MAGGIE PAGANO: Shell boss bets on the black stuff

Green is out and black is back. It’s a comeback that’s been bubbling in the oil industry for a while, but Shell boss Wael Sawan is now big on supporting the shift.

In a seismic turn of events, the CEO who took office in January is abandoning plans to cut oil production.

Instead, Sawan wants to keep fossil fuel production stable for the rest of the decade, promising it will only invest in the “models that work – those with the highest returns that capitalize on our strengths.”

He means focusing on the black stuff – for now. This is a big deal from Shell.

In addition to easing its predecessor’s plans to cut production by about 1 to 2 percent a year, Shell promises to deliver much higher returns to shareholders and close the valuation gap with industry peers such as Exxon Mobil and Chevron.

Refueling: Shell CEO Wael Sawan, who took over in January, abandons plans to cut oil production

To make his point, the Lebanese-Canadian chief was in New York yesterday to talk to investors about his strategy, which he hopes will lead to a revaluation of the stock.

Sawan has said it will focus on better cost control and a stronger capital base. There is also the promise of a £3.9 billion share buyback.

His goal is to return up to 40 percent of trading cash flow to shareholders, up from between 20 and 30 percent previously.

But they may need more evidence of Sawan’s new strategy before they’re convinced he can keep his word: Dividends are still much lower than those paid before the pandemic, when earnings collapsed.

Oil and gas may be back in demand, but what about the green projects? Under the leadership of Ben van Beurden, Shell set a target of carbon neutrality by 2050, a target that surprised even the most active activists.

It is prudent for Sawan to be more cautious: while reiterating the goal, he also warns that such a commitment is unlikely to be met if society is not net zero by then.

At the same time, Shell isn’t giving up on its renewable technology – it aims to invest between £7.9bn and £11.8bn between 2023 and 2025 in low-carbon products, including biofuels, hydrogen, electric vehicle charging and carbon capture and storage.

Even more sensibly, Sawan raises the most pertinent point, which is that Shell needs to maximize profits to support investments in the transition from hydrocarbons to cleaner sources.

And the need for fossil fuels will continue for some time, especially in the developing world, as there are no serious viable alternatives so far.

Even on a sunny day like yesterday, solar energy supplied less than a third of our electricity needs: gas and nuclear energy made up the largest part.

Investors welcomed Sawan’s strong no-nonsense words – and the 15 percent increase in dividend this quarter – and shares rose 0.4 percent to close at 2,305.4 pence.

He has made an impressive start.

New broom

Another new broom making big moves is Margherita Della Valle.

Vodafone’s Italian chief executive, who took over in January, has wasted no time in pushing through the merger with Three UK, part of CK Hutchison.

Combining the UK operations of both mobile operators will make it the largest in the country with around 27 million customers, overtaking Virgin Media’s O2 with 24 million and BT-owned EE with 20 million.

The big test will be whether the Competition and Markets Authority, which makes much tougher decisions — such as Microsoft’s bid for Activision Blizzard — decides that a merger hurts competition and reduces choice.

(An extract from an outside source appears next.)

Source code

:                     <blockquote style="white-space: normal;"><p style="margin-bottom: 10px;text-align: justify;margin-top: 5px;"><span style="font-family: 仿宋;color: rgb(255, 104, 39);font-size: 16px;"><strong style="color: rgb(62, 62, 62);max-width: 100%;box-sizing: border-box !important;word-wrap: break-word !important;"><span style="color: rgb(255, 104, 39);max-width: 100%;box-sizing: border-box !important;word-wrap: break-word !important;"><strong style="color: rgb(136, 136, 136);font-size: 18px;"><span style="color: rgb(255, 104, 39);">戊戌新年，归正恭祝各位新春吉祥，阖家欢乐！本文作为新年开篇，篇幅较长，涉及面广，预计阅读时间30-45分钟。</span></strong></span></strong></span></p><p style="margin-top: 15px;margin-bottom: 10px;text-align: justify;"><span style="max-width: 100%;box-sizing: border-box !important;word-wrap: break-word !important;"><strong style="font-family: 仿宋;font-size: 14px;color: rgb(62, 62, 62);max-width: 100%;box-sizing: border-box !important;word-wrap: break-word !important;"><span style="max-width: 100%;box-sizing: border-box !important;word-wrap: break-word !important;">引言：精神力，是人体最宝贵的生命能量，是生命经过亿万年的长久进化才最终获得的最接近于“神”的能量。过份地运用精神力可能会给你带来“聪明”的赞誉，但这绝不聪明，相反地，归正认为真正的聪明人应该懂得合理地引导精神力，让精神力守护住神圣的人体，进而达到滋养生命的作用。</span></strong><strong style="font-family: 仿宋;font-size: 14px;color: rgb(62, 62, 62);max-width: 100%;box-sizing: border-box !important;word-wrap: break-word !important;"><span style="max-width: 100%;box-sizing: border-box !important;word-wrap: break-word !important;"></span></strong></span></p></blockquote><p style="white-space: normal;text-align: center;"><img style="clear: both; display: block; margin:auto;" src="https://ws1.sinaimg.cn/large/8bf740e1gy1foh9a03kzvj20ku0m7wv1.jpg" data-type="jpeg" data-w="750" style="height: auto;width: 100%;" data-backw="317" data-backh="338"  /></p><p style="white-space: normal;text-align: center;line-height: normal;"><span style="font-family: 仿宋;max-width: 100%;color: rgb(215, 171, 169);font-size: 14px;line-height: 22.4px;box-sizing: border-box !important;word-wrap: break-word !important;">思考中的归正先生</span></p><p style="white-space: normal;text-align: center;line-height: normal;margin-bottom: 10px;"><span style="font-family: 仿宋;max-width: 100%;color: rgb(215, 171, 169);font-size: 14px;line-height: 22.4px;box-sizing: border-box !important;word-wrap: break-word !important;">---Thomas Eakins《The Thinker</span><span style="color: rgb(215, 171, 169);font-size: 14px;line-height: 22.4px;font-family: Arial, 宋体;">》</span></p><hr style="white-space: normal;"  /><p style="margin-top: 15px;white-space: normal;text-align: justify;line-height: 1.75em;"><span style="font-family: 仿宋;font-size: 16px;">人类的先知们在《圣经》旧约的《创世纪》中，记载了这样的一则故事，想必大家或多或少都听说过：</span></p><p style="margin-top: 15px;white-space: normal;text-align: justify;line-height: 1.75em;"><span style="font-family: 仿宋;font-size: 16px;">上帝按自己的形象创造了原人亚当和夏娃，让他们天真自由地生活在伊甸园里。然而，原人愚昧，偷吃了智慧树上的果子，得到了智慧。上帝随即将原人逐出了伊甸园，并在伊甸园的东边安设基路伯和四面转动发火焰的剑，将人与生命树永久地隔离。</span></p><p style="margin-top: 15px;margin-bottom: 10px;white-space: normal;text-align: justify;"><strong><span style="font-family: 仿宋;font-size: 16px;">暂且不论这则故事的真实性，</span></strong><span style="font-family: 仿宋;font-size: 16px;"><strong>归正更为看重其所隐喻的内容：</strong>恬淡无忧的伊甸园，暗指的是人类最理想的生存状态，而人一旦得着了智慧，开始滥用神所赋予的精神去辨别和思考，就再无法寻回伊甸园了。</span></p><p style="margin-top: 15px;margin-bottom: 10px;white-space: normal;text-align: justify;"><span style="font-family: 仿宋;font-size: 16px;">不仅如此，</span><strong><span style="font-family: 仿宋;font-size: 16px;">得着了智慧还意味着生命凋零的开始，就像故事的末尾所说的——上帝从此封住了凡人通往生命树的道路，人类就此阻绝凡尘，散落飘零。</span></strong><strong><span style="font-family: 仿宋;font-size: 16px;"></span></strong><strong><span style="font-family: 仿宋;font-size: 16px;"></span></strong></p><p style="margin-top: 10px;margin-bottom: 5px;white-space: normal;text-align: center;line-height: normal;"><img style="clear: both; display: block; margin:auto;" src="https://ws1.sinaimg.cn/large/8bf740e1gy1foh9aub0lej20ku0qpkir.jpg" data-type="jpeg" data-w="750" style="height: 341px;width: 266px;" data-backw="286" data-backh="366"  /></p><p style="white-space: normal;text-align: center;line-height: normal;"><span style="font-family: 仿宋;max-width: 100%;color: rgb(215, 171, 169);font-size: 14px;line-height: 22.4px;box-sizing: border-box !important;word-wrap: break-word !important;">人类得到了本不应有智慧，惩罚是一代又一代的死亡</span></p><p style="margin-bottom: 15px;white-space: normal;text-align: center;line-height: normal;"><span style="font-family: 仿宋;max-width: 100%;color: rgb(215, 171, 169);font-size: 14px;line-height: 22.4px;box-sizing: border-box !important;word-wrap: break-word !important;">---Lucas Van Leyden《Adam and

Della Valle says no, but will have to work hard to convince the regulator that consumers will ultimately benefit because the need to fund three networks is less than four. Similar deals abroad have not led to price increases.

Labor problems

The US Federal Reserve’s decision to suspend rate hikes is a relief. But it won’t stop the Bank of England next Thursday – and beyond.

Nick Macpherson, former Permanent Secretary of the Treasury, is probably right when he warns that the Bank will have to raise interest rates to a level where a recession next year is inevitable.

If the government does not speed up labor reforms and cut taxes to make work more attractive again, it will enter the election in a recession, with potentially thousands of homeowners in negative equity. Not a good look.